What to work on:
Could you retype exactly the lines running from the line with "of human esophagus" to the end of the data, both included, and nothing else?

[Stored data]
================================
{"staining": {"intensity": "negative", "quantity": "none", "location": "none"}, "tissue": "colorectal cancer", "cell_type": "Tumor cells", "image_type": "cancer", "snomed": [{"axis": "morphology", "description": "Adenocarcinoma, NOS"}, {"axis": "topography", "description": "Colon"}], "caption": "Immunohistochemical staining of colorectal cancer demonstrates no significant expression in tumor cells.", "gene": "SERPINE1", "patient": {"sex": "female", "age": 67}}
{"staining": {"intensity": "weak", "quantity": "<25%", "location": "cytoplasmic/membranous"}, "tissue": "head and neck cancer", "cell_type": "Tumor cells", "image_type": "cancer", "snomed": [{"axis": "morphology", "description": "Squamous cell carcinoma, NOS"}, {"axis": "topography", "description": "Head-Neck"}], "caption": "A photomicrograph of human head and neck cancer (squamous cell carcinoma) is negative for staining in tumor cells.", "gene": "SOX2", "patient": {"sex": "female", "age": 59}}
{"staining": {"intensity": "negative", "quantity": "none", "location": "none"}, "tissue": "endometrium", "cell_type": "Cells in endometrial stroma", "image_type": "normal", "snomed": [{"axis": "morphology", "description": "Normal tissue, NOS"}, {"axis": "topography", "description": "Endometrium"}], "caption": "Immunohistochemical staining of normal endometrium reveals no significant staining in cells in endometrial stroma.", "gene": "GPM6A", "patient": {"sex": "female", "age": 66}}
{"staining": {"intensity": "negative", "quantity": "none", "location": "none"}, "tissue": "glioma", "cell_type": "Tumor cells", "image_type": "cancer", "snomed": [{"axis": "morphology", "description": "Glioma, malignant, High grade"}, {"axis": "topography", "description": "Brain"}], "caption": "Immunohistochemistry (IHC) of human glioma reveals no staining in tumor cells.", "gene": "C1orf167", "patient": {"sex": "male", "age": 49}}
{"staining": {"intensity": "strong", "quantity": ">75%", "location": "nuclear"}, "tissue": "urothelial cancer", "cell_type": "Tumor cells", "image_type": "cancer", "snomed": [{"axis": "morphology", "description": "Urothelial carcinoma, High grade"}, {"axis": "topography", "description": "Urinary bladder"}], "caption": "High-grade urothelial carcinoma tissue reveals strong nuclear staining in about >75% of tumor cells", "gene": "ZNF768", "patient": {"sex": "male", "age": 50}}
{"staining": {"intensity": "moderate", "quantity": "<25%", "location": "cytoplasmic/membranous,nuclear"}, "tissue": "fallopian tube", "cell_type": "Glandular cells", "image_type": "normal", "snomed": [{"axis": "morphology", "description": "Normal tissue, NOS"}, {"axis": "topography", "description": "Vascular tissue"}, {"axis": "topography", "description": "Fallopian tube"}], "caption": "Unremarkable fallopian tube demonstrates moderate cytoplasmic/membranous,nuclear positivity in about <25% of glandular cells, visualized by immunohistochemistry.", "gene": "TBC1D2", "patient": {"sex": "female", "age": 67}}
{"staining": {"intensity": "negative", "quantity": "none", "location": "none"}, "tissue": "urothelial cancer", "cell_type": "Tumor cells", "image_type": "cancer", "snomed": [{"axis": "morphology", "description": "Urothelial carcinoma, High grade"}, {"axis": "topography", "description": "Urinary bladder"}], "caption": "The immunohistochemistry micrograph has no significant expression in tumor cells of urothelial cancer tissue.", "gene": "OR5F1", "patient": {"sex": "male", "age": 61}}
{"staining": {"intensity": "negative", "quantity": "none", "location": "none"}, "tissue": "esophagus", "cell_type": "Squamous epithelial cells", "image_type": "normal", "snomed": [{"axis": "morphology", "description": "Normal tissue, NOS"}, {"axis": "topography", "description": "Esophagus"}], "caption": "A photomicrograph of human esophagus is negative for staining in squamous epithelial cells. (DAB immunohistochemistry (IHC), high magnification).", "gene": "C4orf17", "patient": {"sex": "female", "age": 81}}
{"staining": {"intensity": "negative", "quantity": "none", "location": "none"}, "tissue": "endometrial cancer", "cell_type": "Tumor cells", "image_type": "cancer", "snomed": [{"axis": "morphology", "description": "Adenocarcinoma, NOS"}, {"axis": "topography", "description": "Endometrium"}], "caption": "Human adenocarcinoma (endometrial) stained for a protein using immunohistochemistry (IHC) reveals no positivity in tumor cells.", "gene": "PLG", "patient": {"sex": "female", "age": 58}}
================================
Result of the task:
{"staining": {"intensity": "negative", "quantity": "none", "location": "none"}, "tissue": "esophagus", "cell_type": "Squamous epithelial cells", "image_type": "normal", "snomed": [{"axis": "morphology", "description": "Normal tissue, NOS"}, {"axis": "topography", "description": "Esophagus"}], "caption": "A photomicrograph of human esophagus is negative for staining in squamous epithelial cells. (DAB immunohistochemistry (IHC), high magnification).", "gene": "C4orf17", "patient": {"sex": "female", "age": 81}}
{"staining": {"intensity": "negative", "quantity": "none", "location": "none"}, "tissue": "endometrial cancer", "cell_type": "Tumor cells", "image_type": "cancer", "snomed": [{"axis": "morphology", "description": "Adenocarcinoma, NOS"}, {"axis": "topography", "description": "Endometrium"}], "caption": "Human adenocarcinoma (endometrial) stained for a protein using immunohistochemistry (IHC) reveals no positivity in tumor cells.", "gene": "PLG", "patient": {"sex": "female", "age": 58}}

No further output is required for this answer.